My 4-year-old grandson and I went for a walk the other day and we stopped at a neighbor’s trampoline. As he was jumping, he spoke to me in words that seemed unintelligible.
“Selicha,” I responded in Hebrew, or “Excuse me.”
Selicha comes from the word Lisloach, or to forgive. Like most little boys and girls who take words literally, he stood there confused.
“Why are you telling me Selicha?” he asked.
The boy, of course, was on the money. Words are meant to be taken literally although we have to be reminded of this constantly. In this week’s Torah portion, Moses tell his flock: “Every commandment that I command you today must be observed and performed so that you might live, prosper, arrive and inherit the land that I have promised your forefathers.”
Rabbi Shlomo Yitzhaki, known by the acronym Rashi, comes straight to the point in explaining the word “Every.” And the sage, who lived nearly 1,000 years ago, says “In its simple meaning.” Then, he adds a Midrash that puts a different spin:
“If you started a commandment, finish it, because a commandment is named only after the one who completed it.”
Moses knew this well enough. He spent his last hours in Egypt finding and recovering the remains of Joseph. But Moses was denied entry into the Land of Israel and Joseph’s bones were buried by others. Therefore, the commandment was attributed to Israel.
There has long been a debate among Jewish scholars of how to describe the State of Israel. Those who identify with the official institutions term the state Athalta DeGeula, or “the Beginning of the Redemption.” Others term the state Ikva Demishchta, the “Heel of the Messiah.”
Actually, the two sides agree more than they might admit. Judaism mandates the belief in the Messiah, who will bring the genuine redemption of the people. What is redemption? There are differing views but they all agree that redemption means the end of Jewish servitude. Or, as the protest signs off Jerusalem’s Balfour Street read, “End the Occupation.”
But many of those who talked of the beginning of redemption forgot this week’s Rashi. They saw the State of Israel as the end game.
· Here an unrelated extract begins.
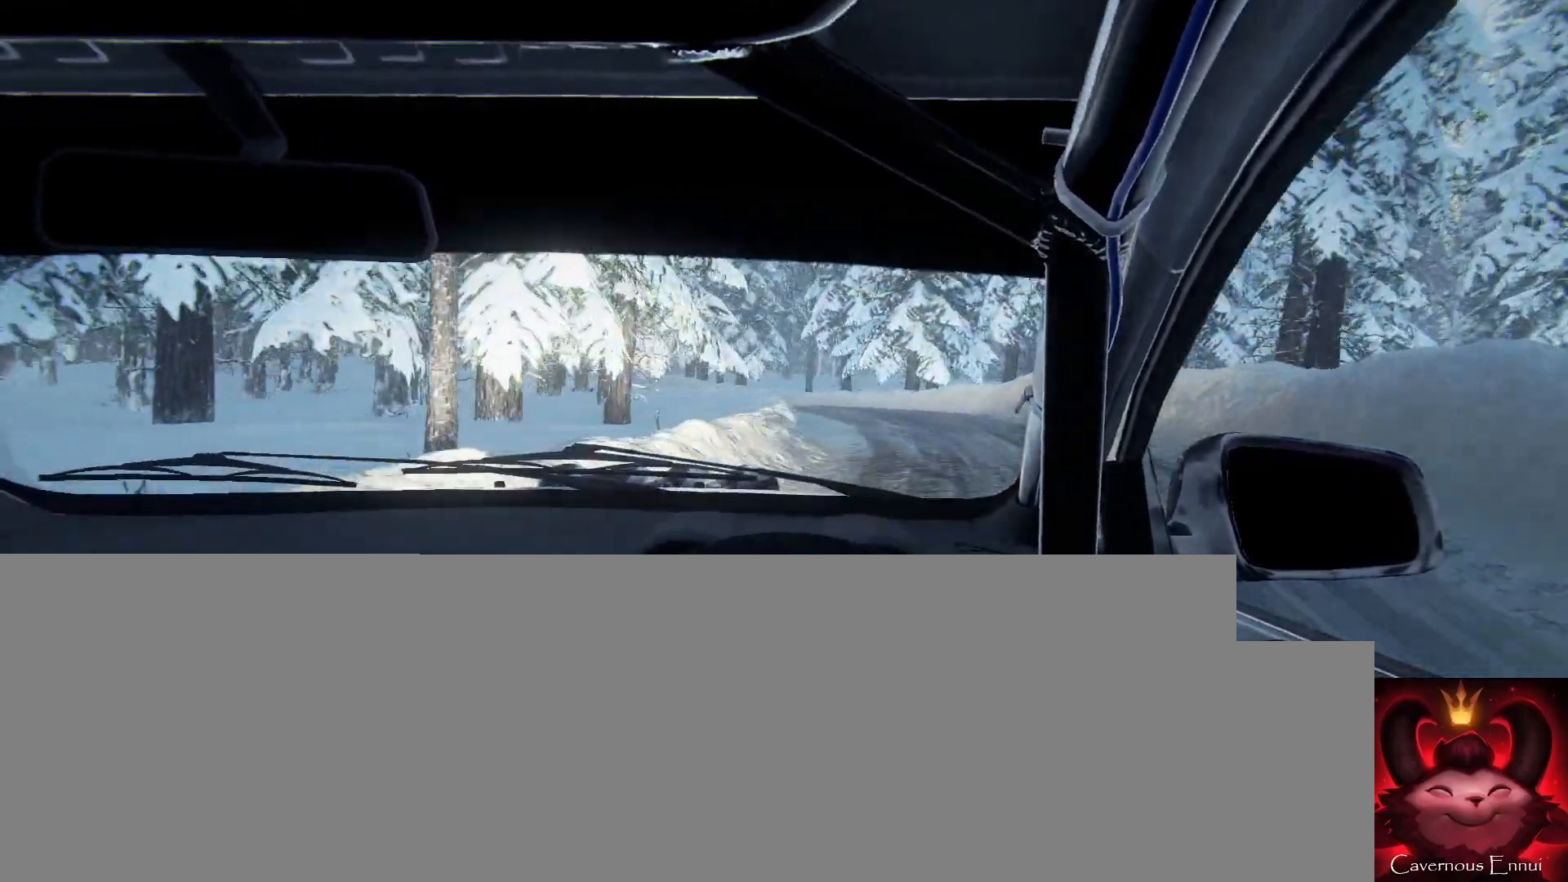
{"dt_ms": 500, "buttons": [], "left_stick": "center", "right_stick": "up", "events": [[167, "R1", "down"], [233, "R1", "up"], [233, "left_stick", "center"], [300, "left_stick", "left"], [500, "left_stick", "center"]]}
The state constituted a license to discard tradition and the commandments. It justified violating the Sabbath and virtually everything else — with the refrain of “This is not the Galut” or Exile. The teachers of Jews became hated even by those who grew up in traditional homes. Indeed, judging by the new Knesset, anybody can become a rabbi; anybody can declare food kosher. The rabbinical court is a source of ridicule, particularly by its secular counterpart. In any other country, this would be called anti-Semitism.
What Moses is telling the people as they prepare to enter the Land of Canaan is that it is not enough to start a commandment: You must complete it. The establishment of a Jewish state must lead to greater faith, greater devotion and greater observance. If not, what is the purpose of a state or any form of Jewish sovereignty? A Jewish army must defend the people at any cost; otherwise we can do what the Italians did in the Middle Ages and hire mercenaries. A school in the Jewish land must teach students how to live as a Jew. Or else, we can take a correspondence course in Latvia and even receive a doctorate at the end.
So, what is there to do for a Jew who wants to advance from the “Beginning of the Redemption” to the final realization? What is a Jew to do who wants to rise from the heel of Messiah to his head? The Midrash to Psalms provides the answer. And as Rashi would say, it’s simple.
The Midrash in Psalms 110 quotes G-d as telling the Jewish people that while they wait for the Messiah, they have only one thing to do: learn Torah. G-d will make the wars; He will jack up the stock market; He will even advance our careers. We have only one responsibility: to follow His word. That is the greatest truth.
To David, G-d says “Sit on my right.” Yes, G-d says, you will be king but right now Saul is still on the throne. His reign has not yet ended. Meanwhile, I will protect you even as Saul pursues you to destroy you. But you, David, will be king.
As my grandson taught me, some things must be taken literally. “Selicha” means you ask for forgiveness, not asking some little boy to repeat himself.
Groucho Marx said in one of his movies: “It’s so simple, a 4-year-old can get it. Now, go out and get me a 4-year-old.”